Archaeopteryx does not have the deep breast bone that birds have to anchor their huge flight muscles but nor do bats yet they fly perfectly well. It seems that archaeopteryx could fly modestly well by flapping its wings, though, like bats, it might have had to launch itself from a tree, a cliff or a rock to get going. It was probably not powerful enough to take off from level ground. Its immediate ancestor might have started to take to the air by gliding from rock to rock using its feathers as a sort of parachute to limit its terminal velocity through the aira sort of living shuttlecock. The ancestor perhaps guided itself by the movement or flapping of its feathered arms and thus started to learn powered flight. Archaeopteryx could certainly flap quite well.

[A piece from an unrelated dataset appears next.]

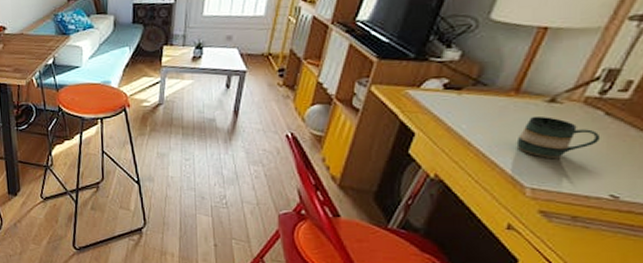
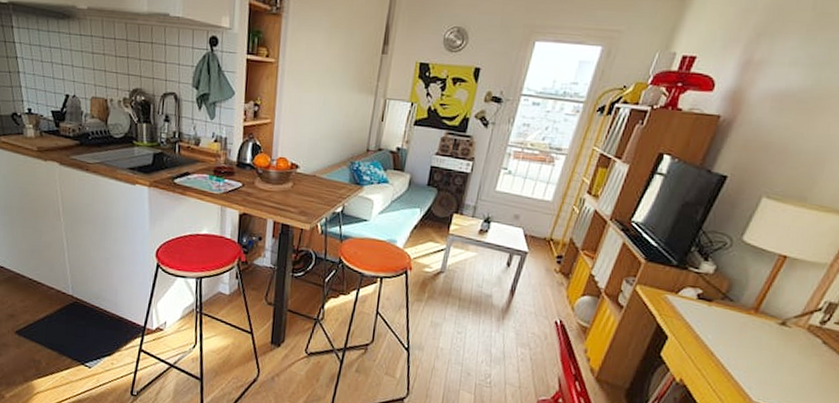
mug: present [516,116,601,158] -> none [750,335,817,378]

Some experts think archaeopteryx could take off from flat ground, reasoning that even if the animal were cold blooded, lizards can produce twice the power of mammals in short bursts. Archaeopteryx therefore could fly just like a bird but will have had no stamina. Much of the bulk of modern birds' flight muscles is to allow them to fly long distances.
The problem of the chain of linkages between dinosaurs and birds is that birds quickly evolved to be light in weight. Their bones were therefore hollow and could not resist decay long enough to fossilise. Another reason was that like apes, which are also not often found fossilised, they tended to live in woods where their flight allowed them the advantage of access to the trees. But the soils of woodlands are inevitably acid and decompose bones, especially the spongey bones of a bird, particularly easily. Yet, a bird fossil found in Mongolia and dated to 125 million years ago, called Ambiortus, is a modern bird in all its essentials. So in only the 25 million years from Archaeopteryx, modern birds evolved.
Then in 1988, birds 132 million years old were found in Las Hoyas, Spain. Then Sinornis, a bird 138 million years old was found in China. These are tiny birds about the size of a sparrow and yet show common features between birds and dinosaurs. Sinornis had fully developed bird wings which it could flap and fold up against itself just as modern birds do, but each wing was clawed. It also had a bird-like breastbone, even though perhaps not quite fully developed. It must nevertheless have been capable of long flights and must have been warm blooded to do so. It also had an opposed toe to allow it to perch on branches like modern birds. They had short tails but longer and more flexible than modern birds and tipped with a fan of feathers emerging from the pygidium bone in the parsons nose, just like modern birds but quite different from the long bony tail of the Archaeopteryx. Their tales were therefore perfect links between Archaeopteryx and modern birds. Otherwise, these strange little birds are like dinosaurs. Their bodies are flexible whereas birds today have rigid bodies for lightness and strength. Their backbones are flexible and their anklebones separate whereas in modern birds they are fused together. Their long pronged hip-bones are like dinosaurs'.
The fossils confirm that dinosaurs developed the power of flight and then their bodies adapted to optimise their new skill. Creationists will ignore these discoveries but they look like a neat vindication of Darwin, even though the little birds are not in the direct line of Archaeopteryx and modern birds.